Despite the tremendous potential for growth in this acquisition, Suntory will also be taking some calculated risks due to the financing of the deal. Suntory’s acquisition of Beam is an all cash offer, which means Suntory will issue debt. Suntory will need to issue $12 billion in debt and credit agencies have warned that this massive amount might result in a downgrade of Suntory’s debt. Downgrading of debt is never a good thing as it usually increases borrowing costs for the company (lenders demand a higher interest rate to be compensated for the larger perceived risk). However, Suntory should be able to reduce this debt over time and restore its credit rating. If Beam proves to be as profitable as Suntory hopes, then Suntory may be able to pay off this debt sooner than expected. 

Fed States That Tapering Will Continue

Yesterday, the Federal Reserve released their final decision to cut monthly bond purchases again by another $10 billion; this monetary policy is also known as quantitative easing. Under the leadership of Ben Bernanke, and despite concerns that the Fed’s decision is causing problems in emerging markets, the committee voted unanimously for the first time since 2011. The decision reflected the Fed’s optimism that the economy is finally stabilizing for faster growth, citing higher household spending, business profits and investments, as well as declining unemployment rates.

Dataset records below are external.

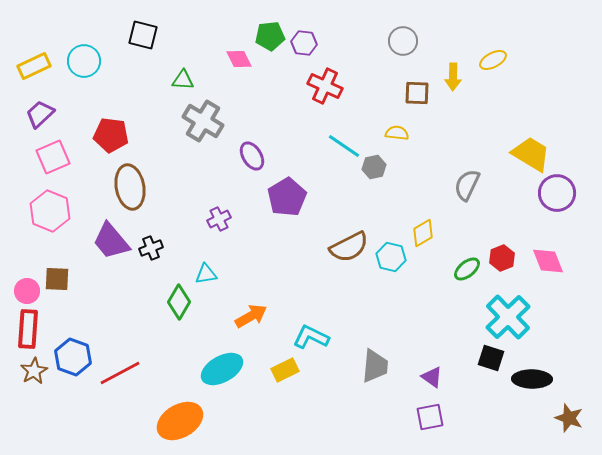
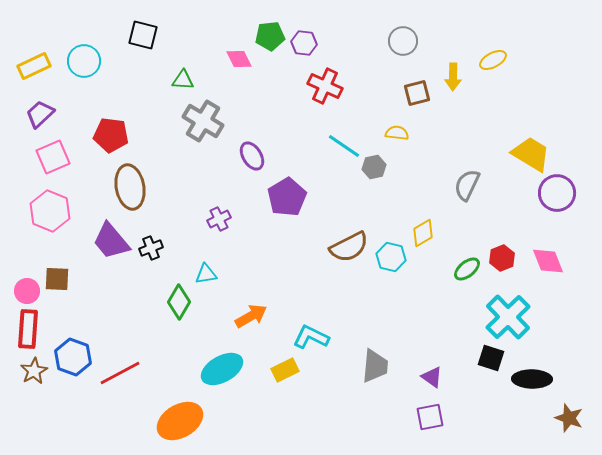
brown square at (417, 93): rotated 16 degrees counterclockwise
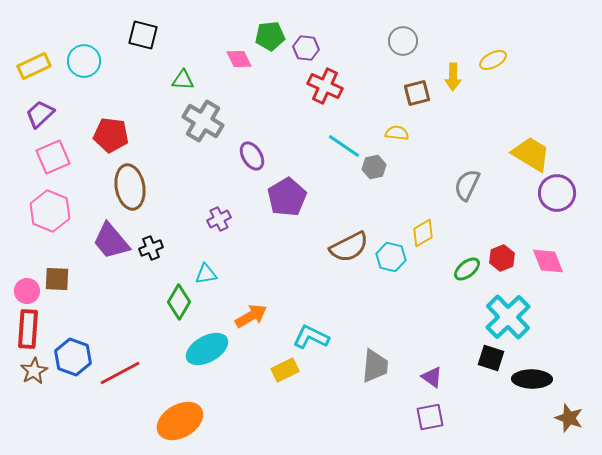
purple hexagon at (304, 43): moved 2 px right, 5 px down
cyan ellipse at (222, 369): moved 15 px left, 20 px up
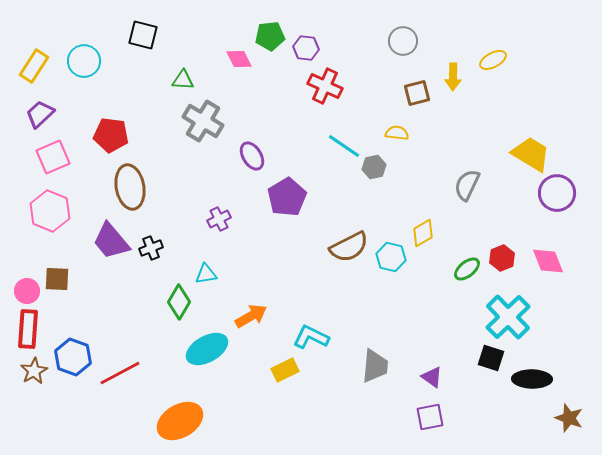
yellow rectangle at (34, 66): rotated 32 degrees counterclockwise
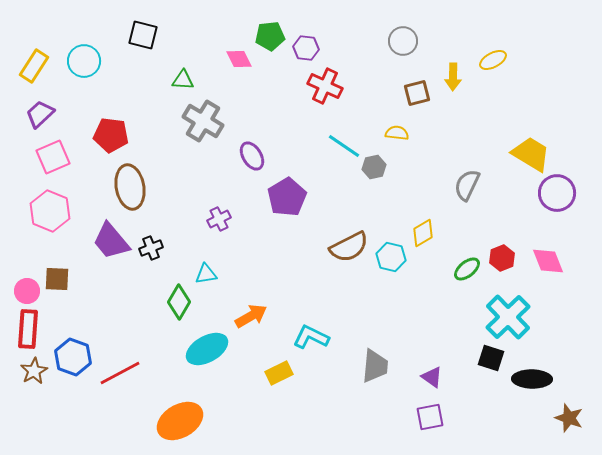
yellow rectangle at (285, 370): moved 6 px left, 3 px down
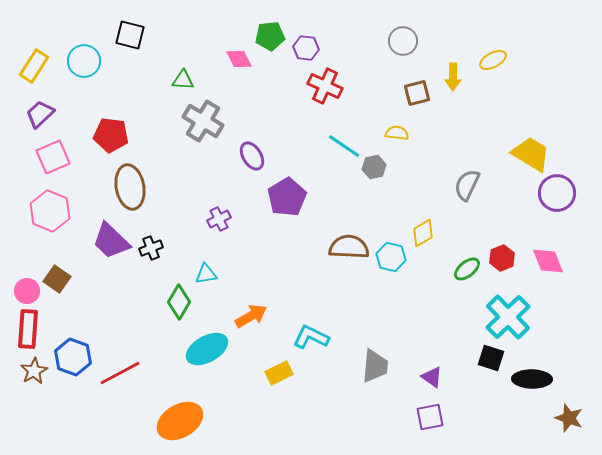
black square at (143, 35): moved 13 px left
purple trapezoid at (111, 241): rotated 6 degrees counterclockwise
brown semicircle at (349, 247): rotated 150 degrees counterclockwise
brown square at (57, 279): rotated 32 degrees clockwise
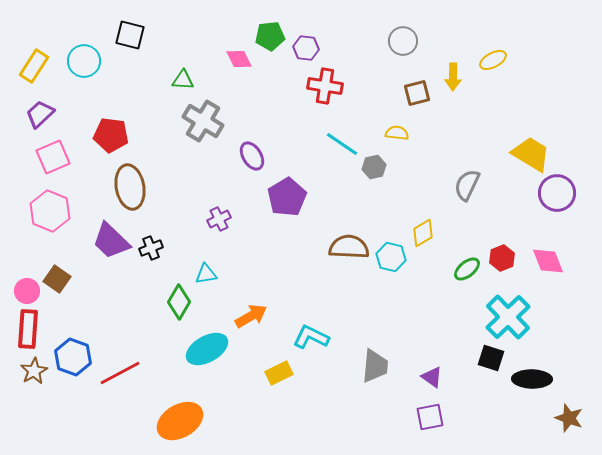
red cross at (325, 86): rotated 16 degrees counterclockwise
cyan line at (344, 146): moved 2 px left, 2 px up
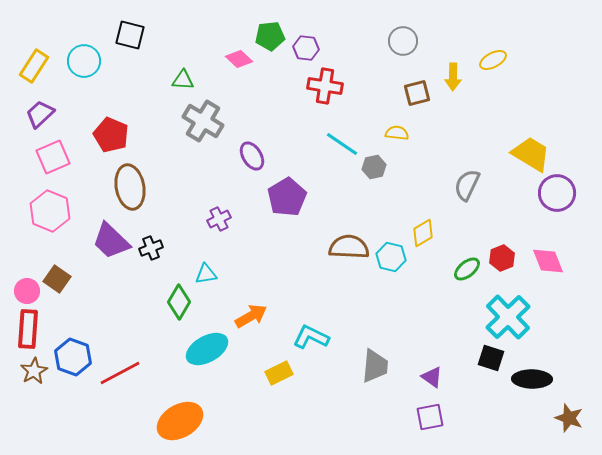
pink diamond at (239, 59): rotated 20 degrees counterclockwise
red pentagon at (111, 135): rotated 16 degrees clockwise
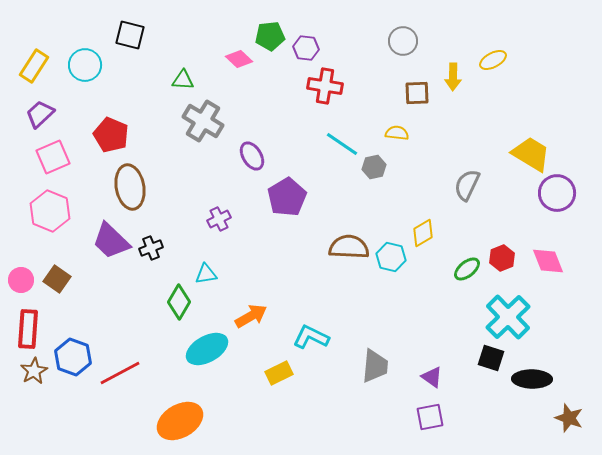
cyan circle at (84, 61): moved 1 px right, 4 px down
brown square at (417, 93): rotated 12 degrees clockwise
pink circle at (27, 291): moved 6 px left, 11 px up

As a result of the Fed’s decision, U.S. stocks fell, creating volatility in the market and reversing any prior gains. For example, the Dow briefly fell over 200 points and Nasdaq declined about 47 points. Some stocks are even on pace for their biggest drop in years. However, this is what people were looking for, to be able to reinvest their money at these lower costs. The question is: Is this a buying opportunity? Or is this an indication that the direction of the market is changing? The New York Times states that this retreat is causing a shift in investment patterns as investors are beginning to anticipate the return of higher interest rates in the U.S. as opposed to chasing higher returns in foreign markets as before.

Since the stock market and interest rates tend to move in opposite directions, interest rates fell as a result of the cut in monthly bond purchases, keeping them even closer yet to zero. As a result, this stimulates the economy by making corporate and consumer borrowing easier and therefore increasing consumer spending throughout the economy. But, at the same time, lower interest rates mean that people who are lending money and buying bonds will have less of an opportunity to collect income from interest. A decrease in interest rates will cause investors to move away from the bond market and businesses will be able to finance expansion, such as being able to purchase more capital, at a cheaper rate. If businesses can increase their potential earnings through greater investments, this could then lead to an increase in stock prices.

However, unless a much larger scale crisis emerges, the Fed will most likely not deviate from its current path. “The clear Fed default position is that tapering will continue”, stated Ian Shepherdson. “It would not even be a surprise to see the Fed’s tapering increase to $15 billion or $20 billion”, says Jennifer Vail.